What is being asked -> Quote the listing in full, exactly as given, minus any pictures.

Data provided ->
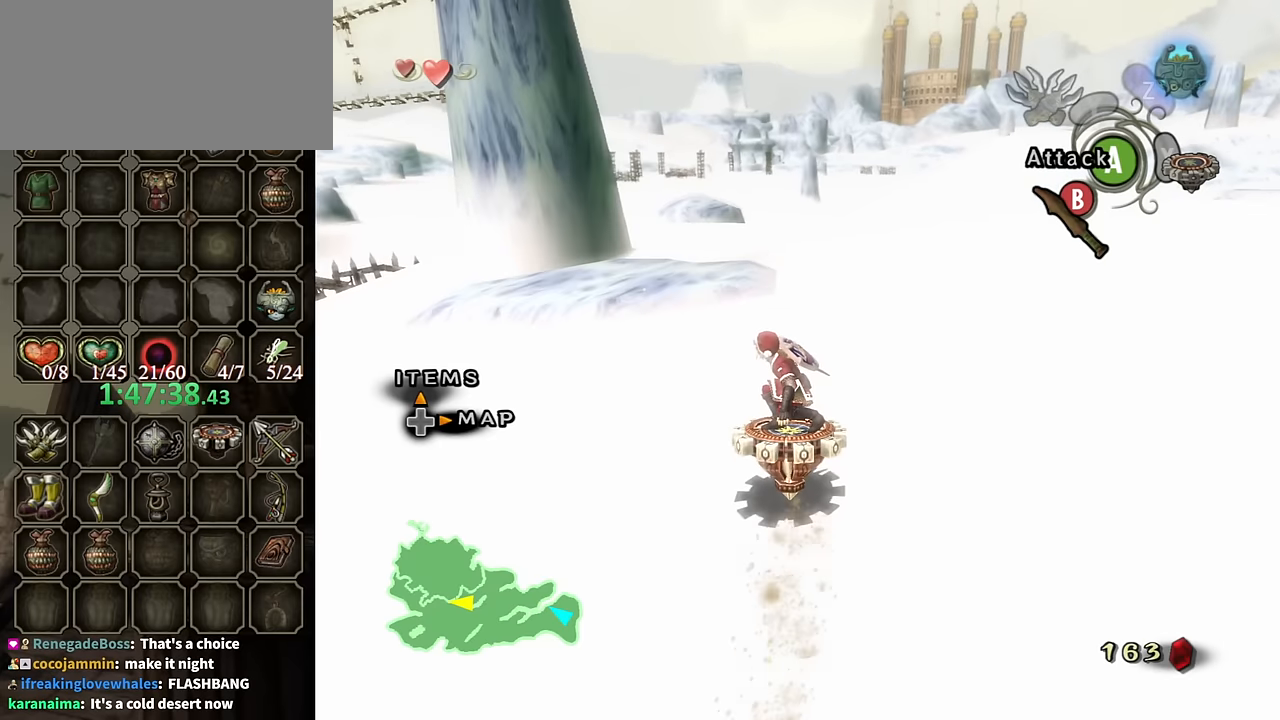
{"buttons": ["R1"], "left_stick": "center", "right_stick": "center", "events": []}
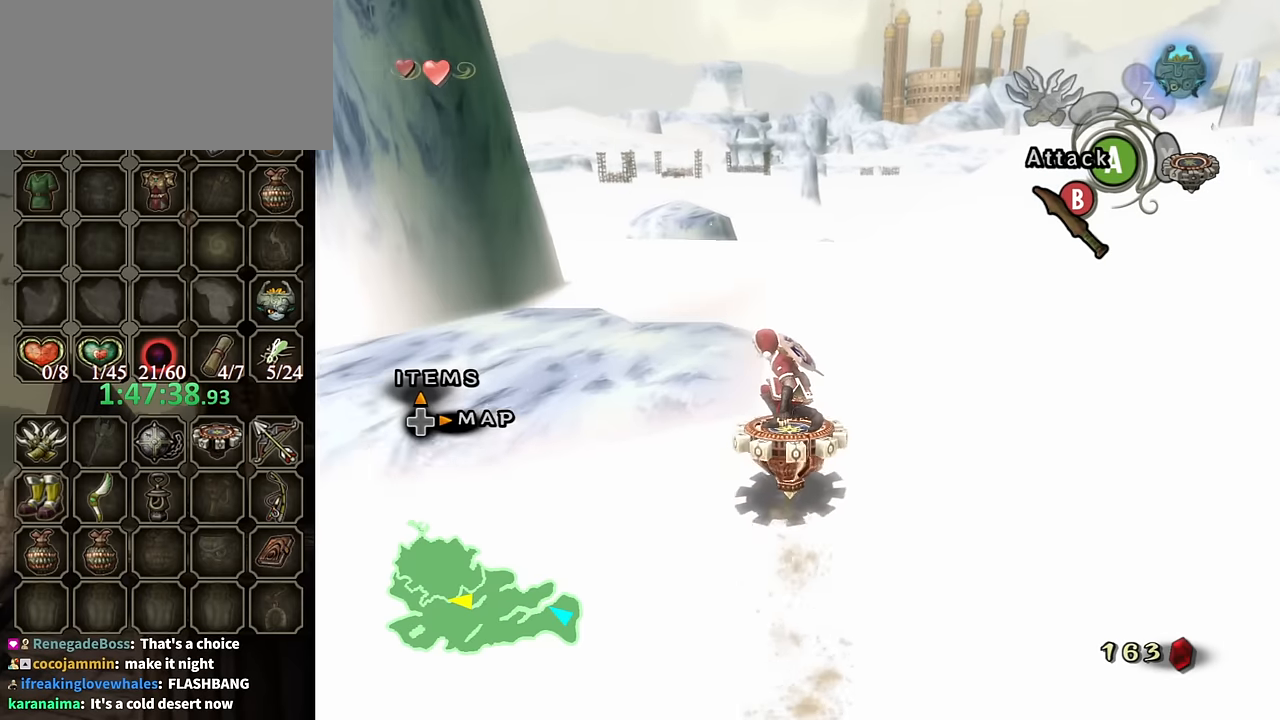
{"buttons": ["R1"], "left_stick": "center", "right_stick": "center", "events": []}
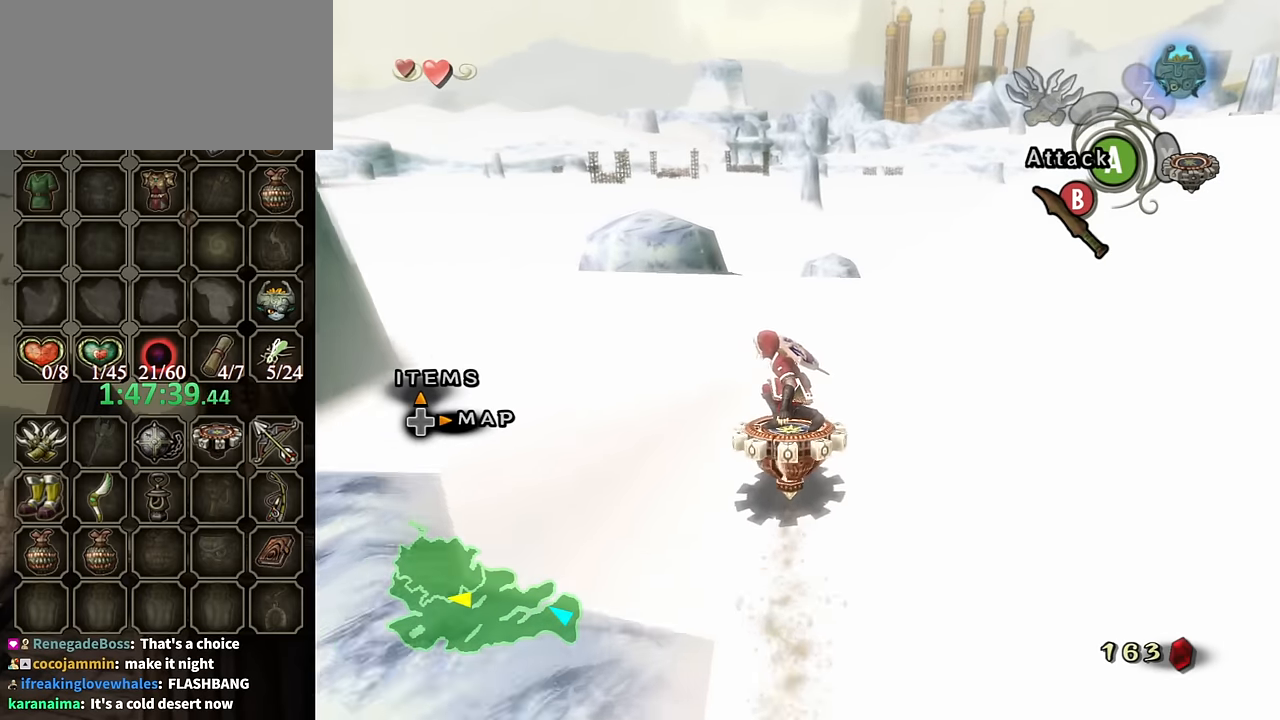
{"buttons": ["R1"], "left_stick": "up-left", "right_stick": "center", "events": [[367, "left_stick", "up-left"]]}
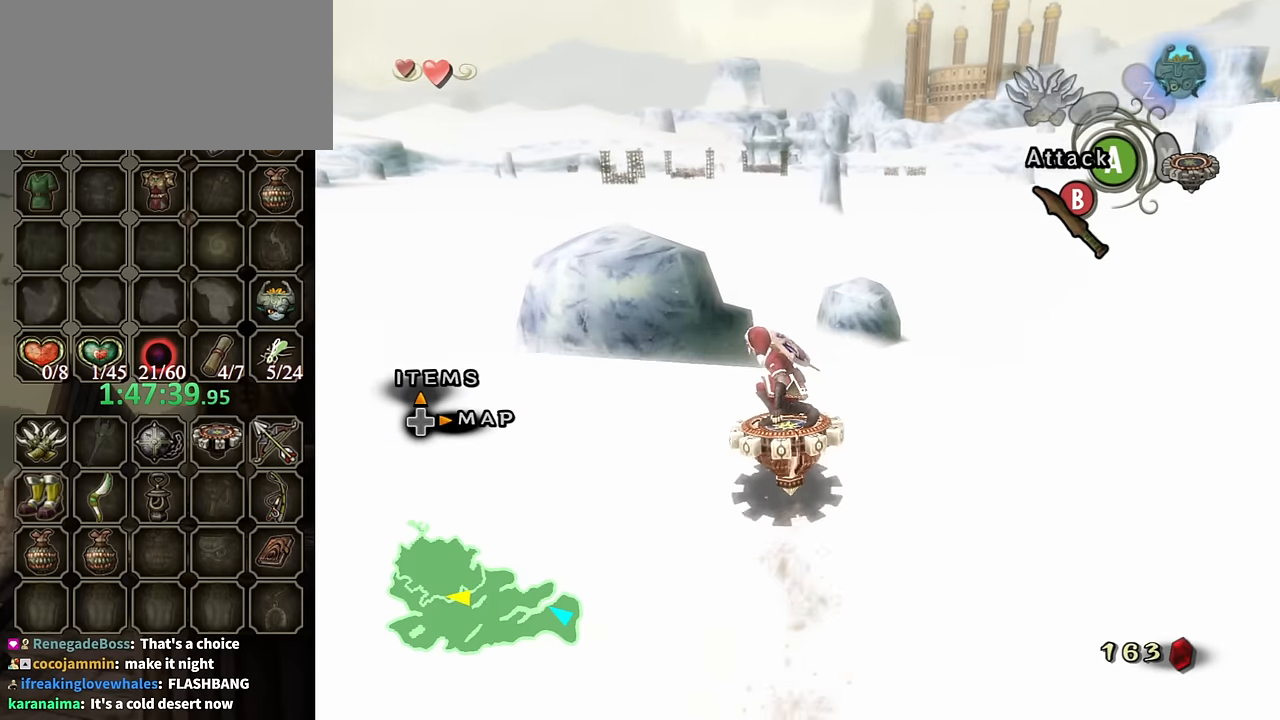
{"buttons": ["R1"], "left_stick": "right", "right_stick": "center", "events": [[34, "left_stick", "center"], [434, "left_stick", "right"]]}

Result of this task ->
{"buttons": ["R1"], "left_stick": "center", "right_stick": "center", "events": []}
{"buttons": ["R1"], "left_stick": "center", "right_stick": "center", "events": []}
{"buttons": ["R1"], "left_stick": "up-left", "right_stick": "center", "events": [[367, "left_stick", "up-left"]]}
{"buttons": ["R1"], "left_stick": "right", "right_stick": "center", "events": [[34, "left_stick", "center"], [434, "left_stick", "right"]]}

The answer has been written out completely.